Psychonauts 2

The adventures of Razputin after he’s officially joined the titular psychic spy agency. By David Reardon

“Psychonauts 2” is the long-awaited sequel to the cult favorite “Psychonauts” and follows the adventures of Razputin after he’s officially joined the titular psychic spy agency. The head of the agency has recently been rescued from a kidnapping, and it’s up to Razputin and his fellow agents to discover who was behind the kidnapping and is trying to revive a forgotten evil that nearly destroyed the psychonauts once before. 

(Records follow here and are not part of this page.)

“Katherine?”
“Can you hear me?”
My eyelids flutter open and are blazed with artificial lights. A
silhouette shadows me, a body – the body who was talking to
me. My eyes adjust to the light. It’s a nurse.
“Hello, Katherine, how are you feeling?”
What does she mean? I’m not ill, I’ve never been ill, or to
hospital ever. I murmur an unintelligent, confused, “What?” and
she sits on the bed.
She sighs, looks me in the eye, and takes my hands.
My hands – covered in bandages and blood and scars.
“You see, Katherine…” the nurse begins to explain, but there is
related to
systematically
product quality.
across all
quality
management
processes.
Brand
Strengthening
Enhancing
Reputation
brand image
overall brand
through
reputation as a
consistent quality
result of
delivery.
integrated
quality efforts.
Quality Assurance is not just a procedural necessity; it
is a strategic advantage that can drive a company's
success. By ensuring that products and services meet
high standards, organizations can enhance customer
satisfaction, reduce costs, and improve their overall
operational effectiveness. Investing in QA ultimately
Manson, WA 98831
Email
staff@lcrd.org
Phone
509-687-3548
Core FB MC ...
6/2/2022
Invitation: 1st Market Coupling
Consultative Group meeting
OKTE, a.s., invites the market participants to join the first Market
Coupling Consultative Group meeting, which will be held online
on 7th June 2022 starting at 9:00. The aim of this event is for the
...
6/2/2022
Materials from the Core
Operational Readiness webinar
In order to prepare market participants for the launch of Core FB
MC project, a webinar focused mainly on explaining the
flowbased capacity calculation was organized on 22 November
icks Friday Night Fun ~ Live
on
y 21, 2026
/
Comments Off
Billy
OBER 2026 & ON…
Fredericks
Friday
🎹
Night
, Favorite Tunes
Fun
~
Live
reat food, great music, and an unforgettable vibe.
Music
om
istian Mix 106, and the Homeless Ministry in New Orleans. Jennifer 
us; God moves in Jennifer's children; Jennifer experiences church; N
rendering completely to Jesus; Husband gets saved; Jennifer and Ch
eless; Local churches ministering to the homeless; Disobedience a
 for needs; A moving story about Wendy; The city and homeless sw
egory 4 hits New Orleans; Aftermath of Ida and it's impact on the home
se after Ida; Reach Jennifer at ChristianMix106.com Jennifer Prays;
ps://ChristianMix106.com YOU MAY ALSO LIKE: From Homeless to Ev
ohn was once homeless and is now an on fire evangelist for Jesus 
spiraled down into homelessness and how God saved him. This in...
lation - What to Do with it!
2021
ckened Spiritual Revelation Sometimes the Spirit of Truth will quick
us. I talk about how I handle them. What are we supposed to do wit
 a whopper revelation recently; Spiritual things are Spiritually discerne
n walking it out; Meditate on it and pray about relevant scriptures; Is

The game is an action platform game with levels built around the mindscapes of various characters. This format allows for some truly creative and inventive levels that are not only visually intriguing and fun to explore, but also meaningfully represents real traumas that characters (and perhaps some players) have been through in a respectful and inoffensive manner. 

The majority of gameplay consists of navigating through the mental jungle gyms that take on various shapes, sizes and aesthetics, searching for collectibles and occasionally engaging in combat. The weakest part of the gameplay experience is the combat, which feels like a chore until you unlock some slightly helpful upgrades. Upgrades come in the form of new psychic powers that are fun to experiment with, levels of those powers that enhance their strength and badges that alter the abilities to the player’s preferred gameplay style. 

Throughout my play-through, I continually wondered who the game was for. The game looks and plays like something for a younger audience, but the mature dialogue, themes and nuances would be lost on this crowd. However, the writing and story can, at times, feel overly simplified, as if it really was intended to be experienced by young players. This dissonance comes to the forefront on several occasions, particularly during one level built around gambling. This one example, by the way, is one of the largest and most focal levels in the game.

Besides the tonal confusion caused by the search for an audience, this game is genuinely fun. I found myself looking forward to the exploration and character interactions, and by the end, the story was surprisingly pleasant to experience as it unfolded. Most players will likely pass on this title, but it is worth your time, even if you haven’t played the original.